§ **TO DO**: Pick up the article below about Subway founder Fred DeLuca's views on federal regulation and continue it after its last sentence.

The founder of the Subway restaurant chain said that his business wouldn't exist if he tried to start it today. Fred DeLuca, who at 17 started Subway with a $1,000 loan from friend and later business partner Dr. Peter Buck, cited federal regulations — particularly the ObamaCare socialized healthcare law — as destructive to the entrepreneurial spirit in today's business climate.
Appearing February 27 on CNBC's Squawk Street, DeLuca said that federal interference has “continuously gotten worse” with its onerous regulations, so that “it's tough for people to get into business — especially a small business.”
“I'll tell you, if I started Subway today, Subway would not exist,” declared DeLuca, “because I had an easy time of it in the '60s when I started and I just see a continuous increase in regulations.”
DeLuca said that the imposing ObamaCare law is “the biggest concern of our franchisees. They don't know what to expect. It's causing a lot of concern.” He added that the costs “will be passed on to the consumer.”

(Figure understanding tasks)

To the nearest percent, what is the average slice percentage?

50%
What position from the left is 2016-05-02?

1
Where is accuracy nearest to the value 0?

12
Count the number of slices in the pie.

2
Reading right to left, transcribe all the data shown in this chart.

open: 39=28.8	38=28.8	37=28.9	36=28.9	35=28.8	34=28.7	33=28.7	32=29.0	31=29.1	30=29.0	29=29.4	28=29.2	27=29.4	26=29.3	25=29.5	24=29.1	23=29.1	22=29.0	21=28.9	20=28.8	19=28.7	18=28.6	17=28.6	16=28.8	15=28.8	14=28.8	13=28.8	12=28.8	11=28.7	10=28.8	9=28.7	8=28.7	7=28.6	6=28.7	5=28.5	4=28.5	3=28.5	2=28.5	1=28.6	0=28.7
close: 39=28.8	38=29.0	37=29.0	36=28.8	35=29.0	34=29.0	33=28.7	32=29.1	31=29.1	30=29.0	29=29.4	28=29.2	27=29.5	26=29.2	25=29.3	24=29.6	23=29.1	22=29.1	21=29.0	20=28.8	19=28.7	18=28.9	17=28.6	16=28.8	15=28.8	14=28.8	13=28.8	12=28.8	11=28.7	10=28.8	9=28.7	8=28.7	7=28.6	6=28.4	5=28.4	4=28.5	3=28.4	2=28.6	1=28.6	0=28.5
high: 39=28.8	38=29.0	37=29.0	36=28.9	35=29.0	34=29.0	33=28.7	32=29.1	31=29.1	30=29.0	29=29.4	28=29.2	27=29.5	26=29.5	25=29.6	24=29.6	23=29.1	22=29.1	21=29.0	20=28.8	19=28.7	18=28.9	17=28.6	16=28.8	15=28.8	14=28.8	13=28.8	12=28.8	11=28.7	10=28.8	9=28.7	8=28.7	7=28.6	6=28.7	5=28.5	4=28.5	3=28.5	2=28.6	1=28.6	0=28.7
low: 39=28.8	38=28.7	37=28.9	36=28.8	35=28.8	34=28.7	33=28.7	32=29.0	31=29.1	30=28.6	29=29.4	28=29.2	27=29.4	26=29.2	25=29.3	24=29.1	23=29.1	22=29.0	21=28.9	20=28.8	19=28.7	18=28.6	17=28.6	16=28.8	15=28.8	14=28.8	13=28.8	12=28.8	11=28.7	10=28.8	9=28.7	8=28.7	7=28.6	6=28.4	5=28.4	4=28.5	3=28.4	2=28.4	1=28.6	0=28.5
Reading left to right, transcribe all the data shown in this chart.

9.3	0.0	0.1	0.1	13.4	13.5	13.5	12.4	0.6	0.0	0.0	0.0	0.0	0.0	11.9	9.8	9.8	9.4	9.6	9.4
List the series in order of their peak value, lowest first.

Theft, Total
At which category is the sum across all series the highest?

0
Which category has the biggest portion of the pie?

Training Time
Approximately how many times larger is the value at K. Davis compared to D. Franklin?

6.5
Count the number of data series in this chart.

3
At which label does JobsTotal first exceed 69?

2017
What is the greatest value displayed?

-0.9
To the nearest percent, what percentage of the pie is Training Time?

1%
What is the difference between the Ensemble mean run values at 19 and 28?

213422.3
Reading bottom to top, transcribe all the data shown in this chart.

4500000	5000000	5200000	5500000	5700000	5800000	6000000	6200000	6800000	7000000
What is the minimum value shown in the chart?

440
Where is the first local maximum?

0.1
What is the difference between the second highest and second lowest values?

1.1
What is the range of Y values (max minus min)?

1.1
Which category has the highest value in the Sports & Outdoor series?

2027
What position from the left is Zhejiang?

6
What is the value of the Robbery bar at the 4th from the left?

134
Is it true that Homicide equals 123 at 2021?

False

§ **RESPONSE TO THIS EXERCISE**:
Subway ranks as the world’s largest restaurant chain with more than 38,000 restaurants in 100 countries.
The 40-plus lawsuits that have been filed against the ObamaCare contraception mandate reflect the intense opposition that is building against the government healthcare scheme. Scores of non-profits, private colleges, religious hospitals and foundations, and private businesses have risen up to reject the mandate, which requires employers to provide free contraception — including abortion-causing drugs — to its workers.
The owners of Hobby Lobby, one high-profile company that has sued to stop the mandate, said that their refusal to comply with the morally reprehensible mandate could cost them up to $1.3 million in federal fines per day. “The government is forcing us to choose between following our faith and following the law,” said Hobby Lobby founder and CEO David Green as his company filed a lawsuit against the mandate. “I say that's a choice no American and no American business should have to make.”
Thus far, federal courts have ruled in favor of several companies and organizations in their suits, temporarily blocking implementation of the mandate as their lawsuits move forward.